Awaking from my bed early this morning, I grabbed a piece of simple paper with a very beautiful prayer written on it. That was the prayer of Metopolitan Philaret of Moscow. And there I sat at the edge of the bed and recited the prayer down line to line and I saw a word which feels different this time. Here is the line:
"... Give me the strength to bear the fatigue
of the coming day with all that it shall bring."
As soon as I finished, I stopped for a while, looking at the word which I was not really sure of the meaning. I reached my English-Indonesia dictionary and looked it up. There I saw the translation: "kelelahan, keletihan", the same Bahasa words to describe ' [the cause of] tiredness, exhaustion'. O, really O Lord, I need Thy mercy. Glory to Thee O God for Thy faithfulness in the exhausting days. Only in Thee alone is my truest rest.

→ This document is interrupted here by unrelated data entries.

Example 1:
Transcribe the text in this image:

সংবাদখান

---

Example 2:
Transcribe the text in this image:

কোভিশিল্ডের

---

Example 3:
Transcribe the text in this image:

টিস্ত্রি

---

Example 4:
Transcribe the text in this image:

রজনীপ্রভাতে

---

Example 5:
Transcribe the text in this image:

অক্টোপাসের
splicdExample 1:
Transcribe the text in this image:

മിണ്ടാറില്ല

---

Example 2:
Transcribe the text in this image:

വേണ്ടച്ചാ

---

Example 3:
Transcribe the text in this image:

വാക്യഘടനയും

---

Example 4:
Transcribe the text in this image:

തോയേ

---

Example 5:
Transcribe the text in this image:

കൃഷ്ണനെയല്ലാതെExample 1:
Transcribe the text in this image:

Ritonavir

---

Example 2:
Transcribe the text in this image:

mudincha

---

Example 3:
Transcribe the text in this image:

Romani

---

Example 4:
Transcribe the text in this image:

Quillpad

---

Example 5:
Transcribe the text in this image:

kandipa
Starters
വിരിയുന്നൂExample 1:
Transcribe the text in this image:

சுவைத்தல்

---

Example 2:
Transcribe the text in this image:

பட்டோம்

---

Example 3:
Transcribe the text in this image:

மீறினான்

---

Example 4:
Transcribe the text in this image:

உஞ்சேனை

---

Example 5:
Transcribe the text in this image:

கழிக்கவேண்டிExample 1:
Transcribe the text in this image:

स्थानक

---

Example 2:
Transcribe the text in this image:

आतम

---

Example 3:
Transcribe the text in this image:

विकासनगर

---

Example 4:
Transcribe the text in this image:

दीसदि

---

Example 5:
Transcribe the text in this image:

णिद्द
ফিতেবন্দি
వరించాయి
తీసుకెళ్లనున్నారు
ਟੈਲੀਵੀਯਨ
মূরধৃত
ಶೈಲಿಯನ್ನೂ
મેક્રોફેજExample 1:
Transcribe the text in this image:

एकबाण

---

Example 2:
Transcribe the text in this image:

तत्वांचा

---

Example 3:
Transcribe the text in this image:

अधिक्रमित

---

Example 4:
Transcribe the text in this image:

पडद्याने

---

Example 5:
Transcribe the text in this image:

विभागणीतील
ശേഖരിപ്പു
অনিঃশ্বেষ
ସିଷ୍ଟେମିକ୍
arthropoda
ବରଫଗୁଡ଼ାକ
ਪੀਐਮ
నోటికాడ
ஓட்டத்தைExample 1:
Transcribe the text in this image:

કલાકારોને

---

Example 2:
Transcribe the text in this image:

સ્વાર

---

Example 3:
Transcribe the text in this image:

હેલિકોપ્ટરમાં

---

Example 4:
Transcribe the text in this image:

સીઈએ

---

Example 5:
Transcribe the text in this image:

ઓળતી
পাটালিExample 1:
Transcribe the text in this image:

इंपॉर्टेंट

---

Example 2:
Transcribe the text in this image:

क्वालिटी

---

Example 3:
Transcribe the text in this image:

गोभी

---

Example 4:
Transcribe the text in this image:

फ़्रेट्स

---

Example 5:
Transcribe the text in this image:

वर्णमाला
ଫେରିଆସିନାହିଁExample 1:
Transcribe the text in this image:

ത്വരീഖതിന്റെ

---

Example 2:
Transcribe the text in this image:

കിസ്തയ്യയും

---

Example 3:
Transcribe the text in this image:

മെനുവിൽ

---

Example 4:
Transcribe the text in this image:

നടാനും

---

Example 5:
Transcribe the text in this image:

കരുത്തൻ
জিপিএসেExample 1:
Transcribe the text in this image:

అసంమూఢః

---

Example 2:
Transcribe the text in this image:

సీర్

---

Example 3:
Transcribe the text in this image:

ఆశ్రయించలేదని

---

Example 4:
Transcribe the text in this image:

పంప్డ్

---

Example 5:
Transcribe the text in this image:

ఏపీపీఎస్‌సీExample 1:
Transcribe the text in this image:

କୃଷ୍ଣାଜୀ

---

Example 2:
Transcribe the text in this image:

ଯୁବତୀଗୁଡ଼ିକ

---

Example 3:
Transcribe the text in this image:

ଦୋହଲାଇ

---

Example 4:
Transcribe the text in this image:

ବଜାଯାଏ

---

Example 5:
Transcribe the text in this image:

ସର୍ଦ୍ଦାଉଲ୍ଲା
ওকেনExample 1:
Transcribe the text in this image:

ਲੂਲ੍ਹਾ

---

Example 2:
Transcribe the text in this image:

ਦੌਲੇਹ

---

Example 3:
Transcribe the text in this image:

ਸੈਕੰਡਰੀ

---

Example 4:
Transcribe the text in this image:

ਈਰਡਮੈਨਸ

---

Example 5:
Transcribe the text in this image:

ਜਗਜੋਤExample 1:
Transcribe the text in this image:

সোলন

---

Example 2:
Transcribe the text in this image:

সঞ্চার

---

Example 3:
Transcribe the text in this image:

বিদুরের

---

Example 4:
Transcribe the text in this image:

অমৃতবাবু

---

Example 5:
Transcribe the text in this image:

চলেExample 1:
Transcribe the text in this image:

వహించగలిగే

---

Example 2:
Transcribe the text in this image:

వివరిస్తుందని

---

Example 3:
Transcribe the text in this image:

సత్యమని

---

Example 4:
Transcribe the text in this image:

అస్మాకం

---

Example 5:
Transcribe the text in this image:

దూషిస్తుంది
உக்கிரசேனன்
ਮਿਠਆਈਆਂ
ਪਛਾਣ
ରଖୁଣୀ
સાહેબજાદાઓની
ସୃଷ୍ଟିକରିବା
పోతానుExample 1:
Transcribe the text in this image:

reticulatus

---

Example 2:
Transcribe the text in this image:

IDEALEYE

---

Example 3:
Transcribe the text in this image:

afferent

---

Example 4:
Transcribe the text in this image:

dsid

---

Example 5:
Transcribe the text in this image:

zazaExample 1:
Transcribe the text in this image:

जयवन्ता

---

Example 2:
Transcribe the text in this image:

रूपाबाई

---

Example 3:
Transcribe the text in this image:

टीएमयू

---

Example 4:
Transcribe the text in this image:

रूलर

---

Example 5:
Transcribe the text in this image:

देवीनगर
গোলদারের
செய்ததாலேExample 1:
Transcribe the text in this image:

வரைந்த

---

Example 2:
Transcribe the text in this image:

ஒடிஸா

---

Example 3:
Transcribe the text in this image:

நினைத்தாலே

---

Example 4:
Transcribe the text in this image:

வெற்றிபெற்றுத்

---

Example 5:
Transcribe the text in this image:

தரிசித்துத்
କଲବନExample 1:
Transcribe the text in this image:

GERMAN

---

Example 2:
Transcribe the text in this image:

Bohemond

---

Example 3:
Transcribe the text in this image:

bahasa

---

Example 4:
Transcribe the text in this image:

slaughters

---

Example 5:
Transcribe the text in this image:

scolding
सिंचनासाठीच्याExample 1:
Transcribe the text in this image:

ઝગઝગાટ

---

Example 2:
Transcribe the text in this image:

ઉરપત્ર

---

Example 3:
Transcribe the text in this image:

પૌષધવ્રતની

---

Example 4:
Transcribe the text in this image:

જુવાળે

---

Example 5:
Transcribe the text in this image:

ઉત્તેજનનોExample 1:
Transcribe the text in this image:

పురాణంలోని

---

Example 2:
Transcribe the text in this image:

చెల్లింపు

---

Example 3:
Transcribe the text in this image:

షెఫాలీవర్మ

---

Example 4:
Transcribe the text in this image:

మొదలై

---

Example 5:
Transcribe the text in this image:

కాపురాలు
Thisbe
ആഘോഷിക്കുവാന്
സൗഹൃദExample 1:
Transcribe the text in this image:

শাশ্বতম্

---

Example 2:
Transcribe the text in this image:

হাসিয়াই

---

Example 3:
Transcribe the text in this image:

Remembering the prayer, I smile and am glad to remember that God has been so faithful that He allows the things to come to me according to His wisdom. And I realize that it is my own doubts, worries, anxieties, desires which wear me out. Lord, have mercy! Grant my heart O Lord to trust You and do what Thou has entrusted me in peace of soul, in deligence and submission. And... Give me the strength to bear the fatigue of the coming day with all that it shall bring." For behind all that You allow to come, there is always Your purest love." Amen.
Why then should I worry of many cares? Only one thing is needful! Glory to You, O God! Glory to You!